I prefer Firefox as my web browser on Windows. There are three add-ons I consider absolutely necessary: NoScript, Adblock, and the Adblock Filterset updater. Some that I find nice to have: All-in-one Sidebar, Web Developer, DownThemAll, Tab Mix Plus, and Greasemonkey. And the theme I prefer, Littlefox. I’ll probably want some plugins, too.
It’s easy enough to perform these steps manually, but I’d like to at least consider my options for automation.
The standard installer doesn’t seem to support much, just an ini file. To be fair, I didn’t pursue that thread very far because I found this long discussion which details the community’s MSI efforts.
FrontMotion provides an MSI file. They also provide a roll-your-own installer system for a subscription fee. I’m sure there are corporate admins who can really benefit from that, but for my personal use, I’m not only lazy, I’m also cheap.
There used to be a nifty extension called Mass Installer that would install all the other extensions you listed in a text file. This has been discontinued, but clever folks outlined a similar method that would work later in the same thread. That seems to fit my need well enough.
The html file is a script to read the text file and launch installs.
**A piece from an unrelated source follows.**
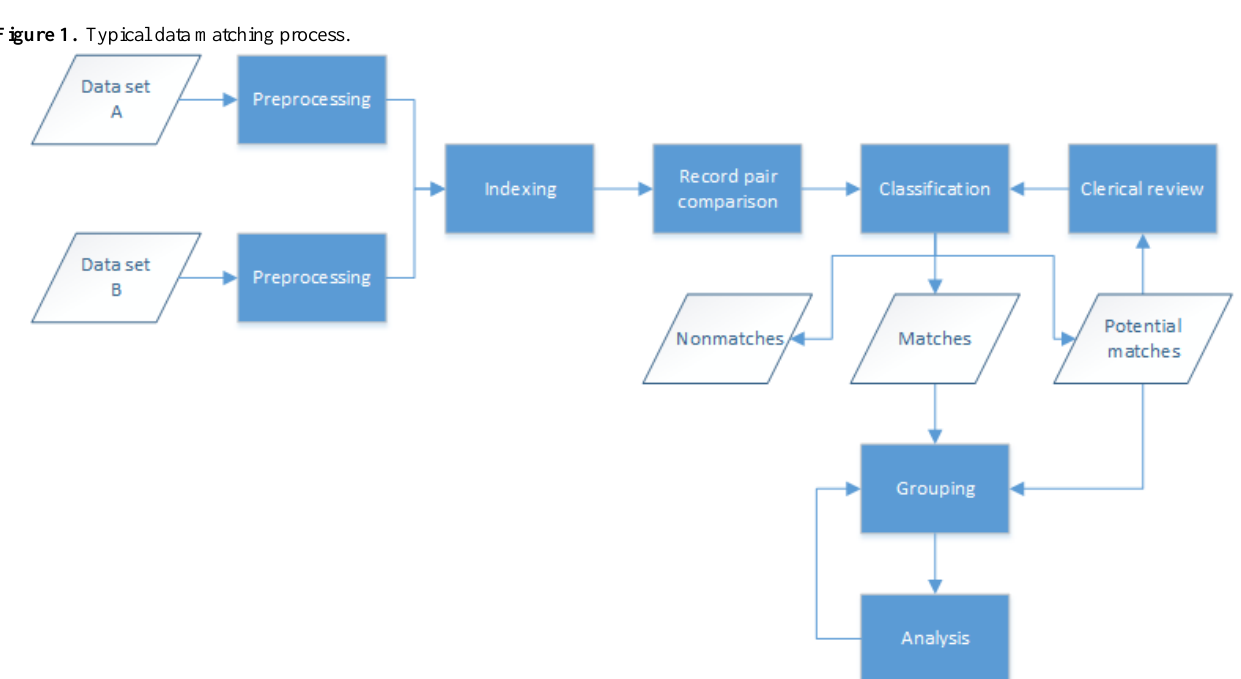
Figure 1. Typical data matching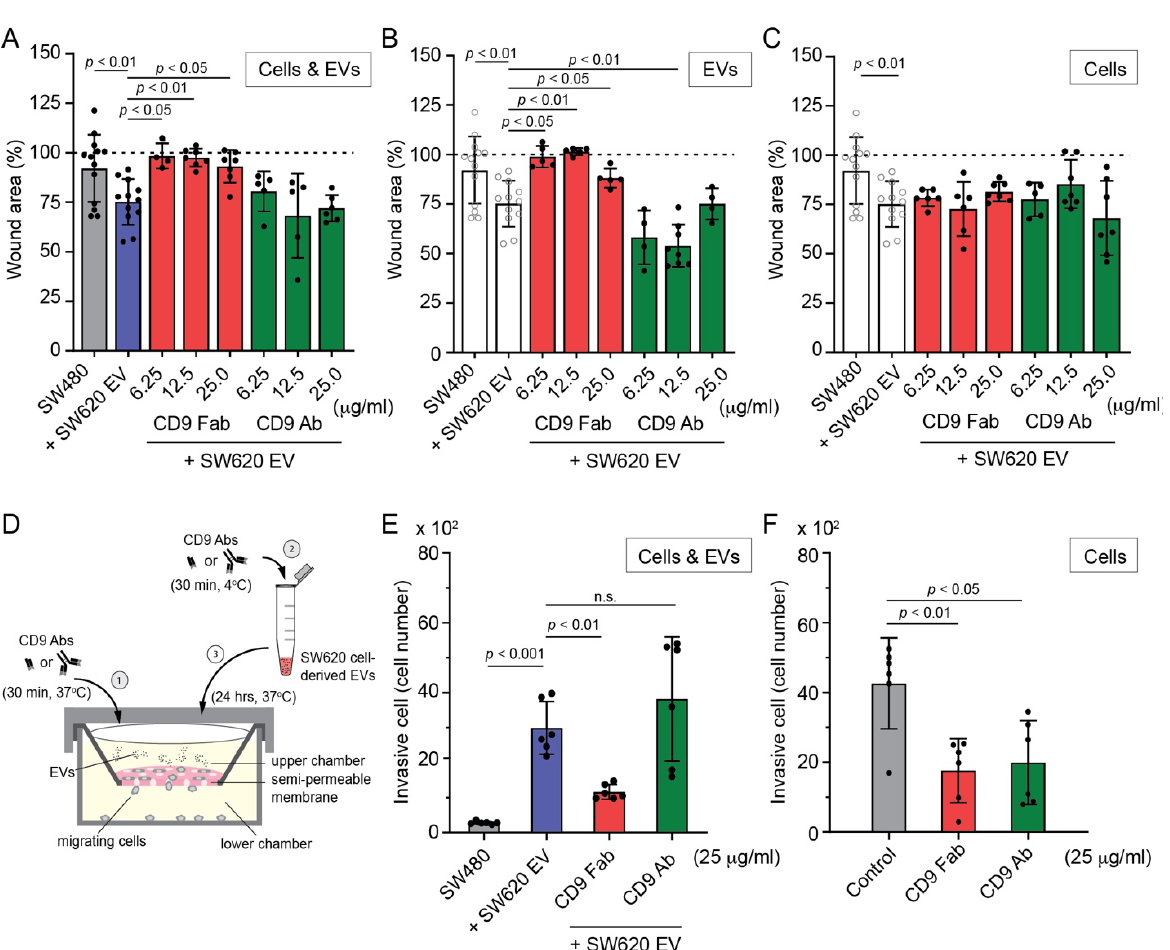
tility for SW480 cells primed by EVs (Figure 5E). The experiment was then repeated by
The text file contains URLs for the extension installs. Save them in the same directory, with the same basenames, extensions .html and .txt, and view the .html in Firefox. Simple, yes?
The only problem I see is that the install URLs contain version information. So, at some point, the file may “roll off” when enough later versions are released. I’m not concerned about out-of-date extensions, since it’s one click to update all extensions.*(or is this part of All-in-one Sidebar?)
Ideally, the script would take the extension homepage URL and discover the xpi link on it. This could be perilous to script if separate extensions exist for major Firefox releases. Whether or not I try that, I’ll eventually put these files where I can hit them directly via HTTP (but this requires changing the code, too.)